All of this contributed to an overall rise in the consumer price index of 7.9% over the past 12 months, also the largest in 40 years.

Dollars are stretched. It’s not an easy time for anyone.

The common assumption is that farmers and ranchers must take advantage of higher grocery prices.

Not really.

For every dollar American consumers spend on food, American farmers and ranchers earn just 14.3 cents, according to the latest report released recently by the US Department of Agriculture’s Economic Research Service.

The farm share of the food dollar is the share that farmers receive from sales of raw food products. The marketing share (85.7 cents) is the remainder going to food supply chain industries involved in all post-farm activities that culminate in final dollar food sales in the marketplace.

The increase in food prices we are currently seeing at the grocery store reflects higher spending in the food supply chain beyond the farm and ranch. The increased costs range from energy to labor to raw materials.

Always remember that entities beyond the farm and ranch can pass on their higher business costs to the consumer.

Farmers and ranchers cannot.

The higher costs of fuel, fertilizer, water, equipment, seeds and crop protection chemicals paid by the farmer and rancher are absorbed by the farmer and rancher. Thin profit margins shrink as each price increase is absorbed.
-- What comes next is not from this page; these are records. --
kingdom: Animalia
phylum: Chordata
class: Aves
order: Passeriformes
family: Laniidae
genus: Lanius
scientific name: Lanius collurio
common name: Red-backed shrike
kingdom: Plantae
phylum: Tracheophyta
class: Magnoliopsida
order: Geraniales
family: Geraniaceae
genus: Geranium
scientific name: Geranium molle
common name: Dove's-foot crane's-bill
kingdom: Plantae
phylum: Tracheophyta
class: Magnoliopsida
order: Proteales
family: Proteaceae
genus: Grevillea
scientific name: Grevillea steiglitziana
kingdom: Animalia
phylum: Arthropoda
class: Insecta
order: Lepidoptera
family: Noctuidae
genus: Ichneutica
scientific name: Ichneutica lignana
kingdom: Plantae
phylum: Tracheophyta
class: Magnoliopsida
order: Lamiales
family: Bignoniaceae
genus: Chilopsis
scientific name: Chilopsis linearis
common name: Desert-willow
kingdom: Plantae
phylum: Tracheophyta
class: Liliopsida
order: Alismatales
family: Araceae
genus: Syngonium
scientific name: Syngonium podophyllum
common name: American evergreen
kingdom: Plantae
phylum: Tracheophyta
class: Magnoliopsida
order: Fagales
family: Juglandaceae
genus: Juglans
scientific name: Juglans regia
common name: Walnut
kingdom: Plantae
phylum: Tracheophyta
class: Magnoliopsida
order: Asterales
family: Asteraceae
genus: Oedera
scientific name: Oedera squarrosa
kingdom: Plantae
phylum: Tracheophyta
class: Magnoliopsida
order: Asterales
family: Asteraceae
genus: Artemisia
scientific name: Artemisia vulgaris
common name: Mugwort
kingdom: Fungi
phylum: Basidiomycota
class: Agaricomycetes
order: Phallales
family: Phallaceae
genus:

President John F. Kennedy’s quote still holds true nearly 60 years later: “The farmer is the only man in our economy who buys everything retail, sells everything wholesale, and pays freight back and forth.

This is a perilous time for American agriculture. Production spending is expected to rise 5.1% this year. This follows a 9.4% increase in nominal spending in 2021.

Some production inputs, such as fertilizers, are priced 200-300% higher than a year ago.

Extremely high costs are not sustainable. How many companies can absorb these types of raises?

As an agricultural economics graduate from Texas A&M University, I understand the financial dynamics and risks of modern agriculture. But it doesn’t get any easier to withstand the headwinds of today’s economy.